The degree of regional integration in the Northeast Asia (NEA) region is relatively low compared to Europe and North America. In reality, institutionalization of regional integration in the region is at the very beginning stage. Moreover, there are significant threats, such as the territorial disputes among Japan and other countries in the region, the differences in perception of history, North Korea's nuclear test and missile, which makes regional cooperation more vulnerable.
NEA’s energy consumption is high as 31.1% of the world compared to 3.2% of its share of reserves and 10% of its share of production. Food production is not enough although 53% of the world's population lives in this region whereas its shares of arable land is about only 29%. In particular, the three countries of NEA import 90% of food and energy consumption. of World Wildlife Fund (WWF) reports that Korea ranks 140, Japan-131, China-118 among 150 countries in terms of supply capacity of ecological resource. Unlike the three countries of NEA, Russia is the richest country of energy and ecological resources, in particular more abundant in the Russian Far East, the border with NEA region. If there were not the boundaries of the nation-state, it will occur massive migration to the resource-rich region. It has shown that there are huge potential of division of labor and resource moving through natural economic territory. Therefore, it is required to change the spatial background that links the movement of the regional division of labor and cooperation which becomes the new engine of economic development.
Russia held the 2012 Asia-Pacific Economic Cooperation (APEC) Leaders’ Summit in Vladivostok and Putin establish the Ministry for the Development of the Russian Far East for the purpose of the cooperation with neighboring countries of Asia-Pacific.
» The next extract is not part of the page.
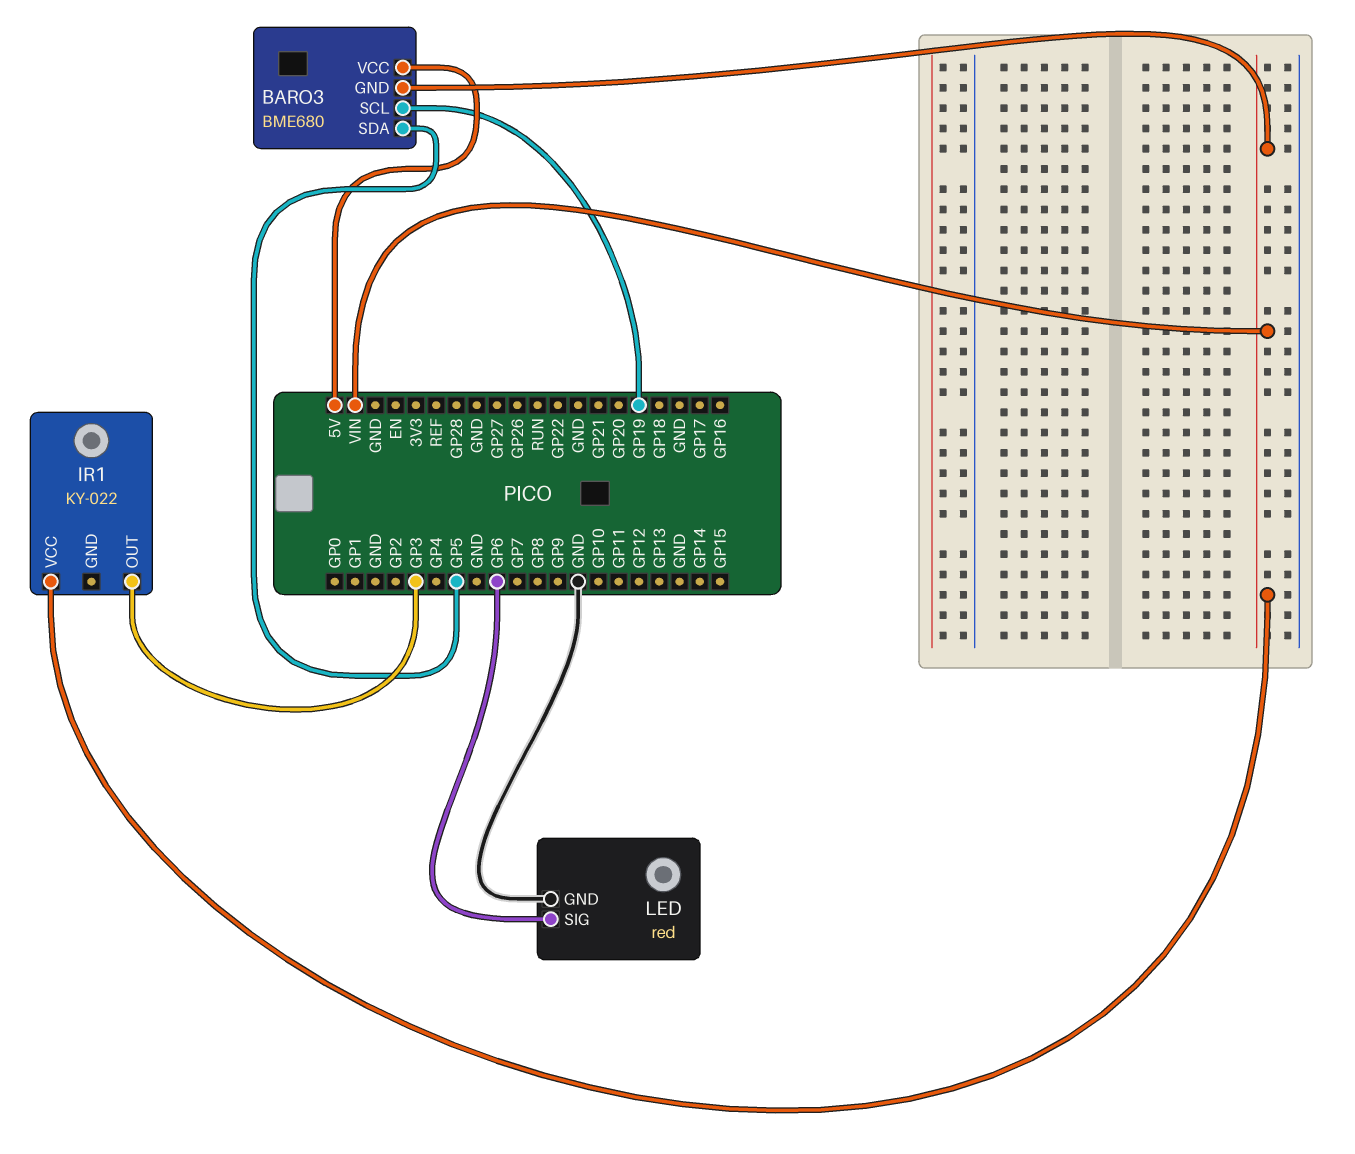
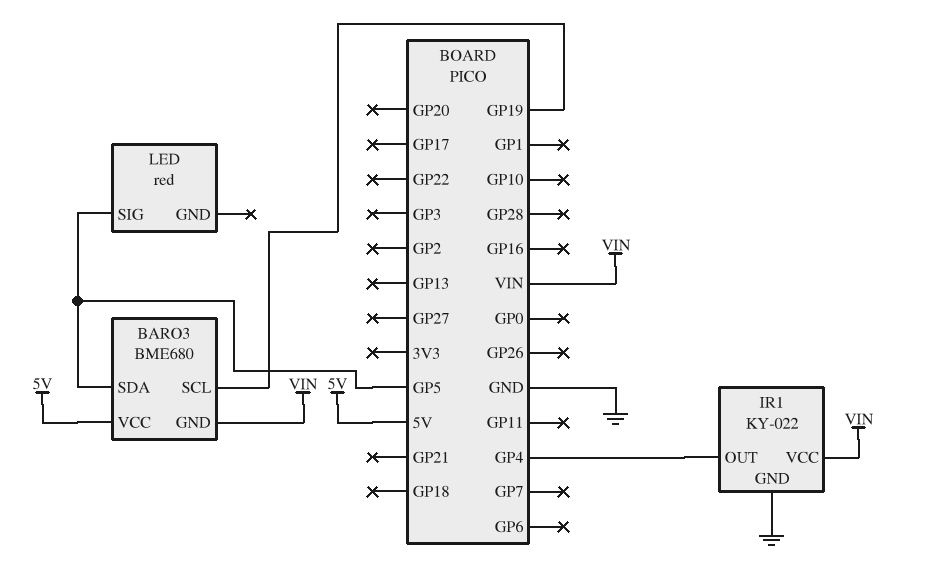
IR1 pin GND: none -> GND
IR1 pin OUT: GP3 -> GP4
LED pin GND: GND -> none
LED pin SIG: GP6 -> GP5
Recently, Russia and North Korea linked Rajin-Khasan railroad, the first step of TKR-TSR connection, which increases the value of the border region through the Tumen River. At the same time, Russia has improved relations with North Korea. Relief of 90% of the Soviet-inherited debt is good example for the symbolic event of their close ties. On the other side, China tried to have exit to the East Sea for a long time and actively participate in the development of Rajin-Sonbong region which is an attractive geostrategic transit point for the shipment of goods from and to landlocked North-eastern three provinces of China.
The Greater Tumen Initiative (GTI), originally known as the Tumen River Area Development Program (TRADP) supported by the United Nations Development Program (UNDP), is a unique intergovernmental economic cooperation mechanism in NEA and it will become international organization till 2016. The Rajin port becomes a crucial and essential part of the Tumen River Area Development and it encompasses areas within China, Russia, Mongolia and Korean Peninsula.
Cross-border regional cooperation is one of the best way to reduce conflicts among the countries of NEA. Escaped from closed peninsula, Korea dreams of true interaction and communication with the countries of Eurasia, and Russia began turning her attention to the Asia-Pacific. Korea and Russia have geographically fateful relations, thus two countries should become genuinely strategic partners that enables to create a new cooperation model, eventually leads to unify the Korean Peninsula peacefully. Meanwhile, Russia played regional moderator role in NEA and balanced the power in the region. Korea helps to increase its balancer role in Korean Peninsula.
The policy-makers in both countries, including support of various media opinion leaders, open a new stage of environment for the cooperation. During the last 25 years since diplomatic relations, Korea and Russia have achieved visible results in all areas, including politics, economy, culture and society. Despite these achievements, both countries face many more challenges and tasks, for which Korea and Russia need to work together and find a wise approach. Successful implementation of the triangular cooperation among ROK-DPRK-RF requires a trust relationship among parties, supports from neighboring countries, and full access to the international financial market. Besides politics and economy, alternative approach should be based on the humanities exchanges and cooperation between the two countries. We have to consider a variety of programs for youth and university students of two countries, which is essential for the future development of bilateral relations. Such programs and activities should be discussed more frequently.